LDA reduces the 4D Iris dataset to 2D by finding axes that maximize species separation. The scatterplot of LD1 vs. LD2 shows that Setosa is perfectly separated, while Versicolor and Virginica overlap partially. This confirms that petal features dominate separation, and LDA effectively summarizes class structure.
Cross-validation:
Cross-validated accuracy:
LogisticRegression | CV Acc: 0.953 ± 0.045
LDA | CV Acc: 0.973 ± 0.039
DecisionTree | CV Acc: 0.953 ± 0.034
Held-out test performance:
LogisticRegression | Test Acc: 0.921
precision recall f1-score support
Iris-setosa 1.000 1.000 1.000 12
Iris-versicolor 0.857 0.923 0.889 13
Iris-virginica 0.917 0.846 0.880 13
accuracy 0.921 38
macro avg 0.925 0.923 0.923 38
weighted avg 0.923 0.921 0.921 38
LDA | Test Acc: 1.000
precision recall f1-score support
Iris-setosa 1.000 1.000 1.000 12
Iris-versicolor 1.000 1.000 1.000 13
Iris-virginica 1.000 1.000 1.000 13
accuracy 1.000 38
macro avg 1.000 1.000 1.000 38
weighted avg 1.000 1.000 1.000 38
DecisionTree | Test Acc: 0.895
precision recall f1-score support
Iris-setosa 1.000 1.000 1.000 12
Iris-versicolor 0.800 0.923 0.857 13
Iris-virginica 0.909 0.769 0.833 13
accuracy 0.895 38
macro avg 0.903 0.897 0.897 38
weighted avg 0.900 0.895 0.894 38
I compared three classification models on the Iris dataset: Logistic Regression, Linear Discriminant Analysis (LDA), and a Decision Tree.

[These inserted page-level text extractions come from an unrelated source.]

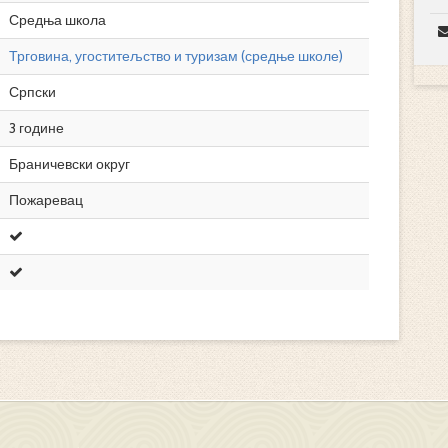
Средња школа
Трговина, угоститељство и туризам (средње школе)
Српски
3 године
Браничевски округ
Пожаревац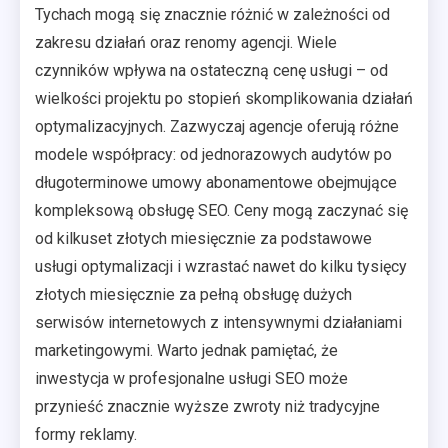
Tychach mogą się znacznie różnić w zależności od
zakresu działań oraz renomy agencji. Wiele
czynników wpływa na ostateczną cenę usługi – od
wielkości projektu po stopień skomplikowania działań
optymalizacyjnych. Zazwyczaj agencje oferują różne
modele współpracy: od jednorazowych audytów po
długoterminowe umowy abonamentowe obejmujące
kompleksową obsługę SEO. Ceny mogą zaczynać się
od kilkuset złotych miesięcznie za podstawowe
usługi optymalizacji i wzrastać nawet do kilku tysięcy
złotych miesięcznie za pełną obsługę dużych
serwisów internetowych z intensywnymi działaniami
marketingowymi. Warto jednak pamiętać, że
inwestycja w profesjonalne usługi SEO może
przynieść znacznie wyższe zwroty niż tradycyjne
formy reklamy.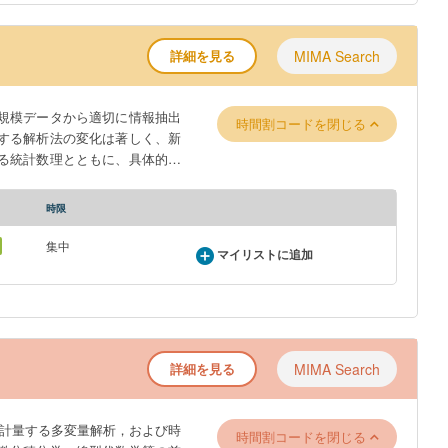
tudents learn basic statistical
training in data analysis using
nomena through experiments using
詳細を見る
MIMA Search
ysis methods. After learning how
imulations. Students will learn
規模データから適切に情報抽出
mple distributions. Students will
時間割コードを閉じる
する解析法の変化は著しく、新
and regression analysis, through
る統計数理とともに、具体的な
タの基本的な解析法を学ぶ。統
時限
学と連携し、数理科学的側面を
 Data. With the recent
集中
マイリストに追加
perly extract information from
g analysis methods have changed
er to properly use new methods.
ir application through practical
nal large-scale data, and basic
詳細を見る
MIMA Search
tical methods and data handling,
ments, while being aware of the
計量する多変量解析，および時
nd integral calculus and linear
時間割コードを閉じる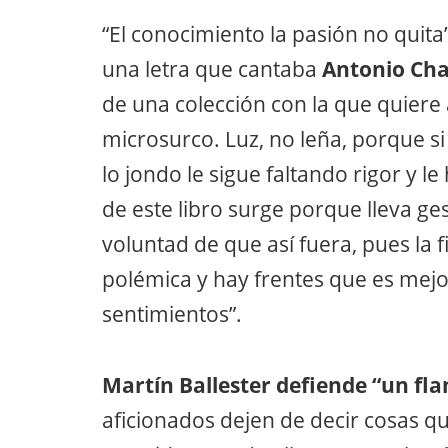
“El conocimiento la pasión no quita”
una letra que cantaba
Antonio Ch
de una colección con la que quiere 
microsurco. Luz, no leña, porque si 
lo jondo le sigue faltando rigor y 
de este libro surge porque lleva g
voluntad de que así fuera, pues la
polémica y hay frentes que es mejo
sentimientos”.
Martín Ballester defiende “un fl
aficionados dejen de decir cosas q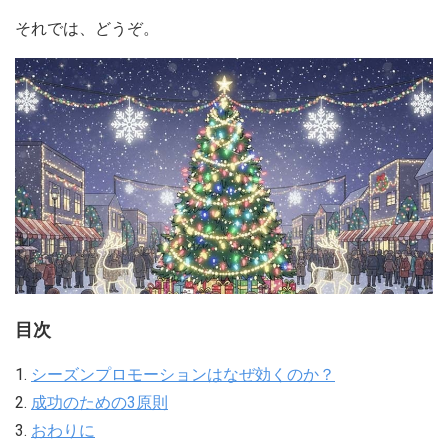
それでは、どうぞ。
目次
1.
シーズンプロモーションはなぜ効くのか？
2.
成功のための3原則
3.
おわりに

To estimate general performance, I used 5-fold stratified cross-validation. The mean and standard deviation of accuracy across folds show the stability of each model.
I trained each model on the training set (75% of data) and evaluated it on a held-out test set (25%).
For each model, I reported:
- Overall test accuracy. - A detailed classification report (precision, recall, F1-score). - A confusion matrix to visualize misclassifications.
The best accuracy was reached with LDA.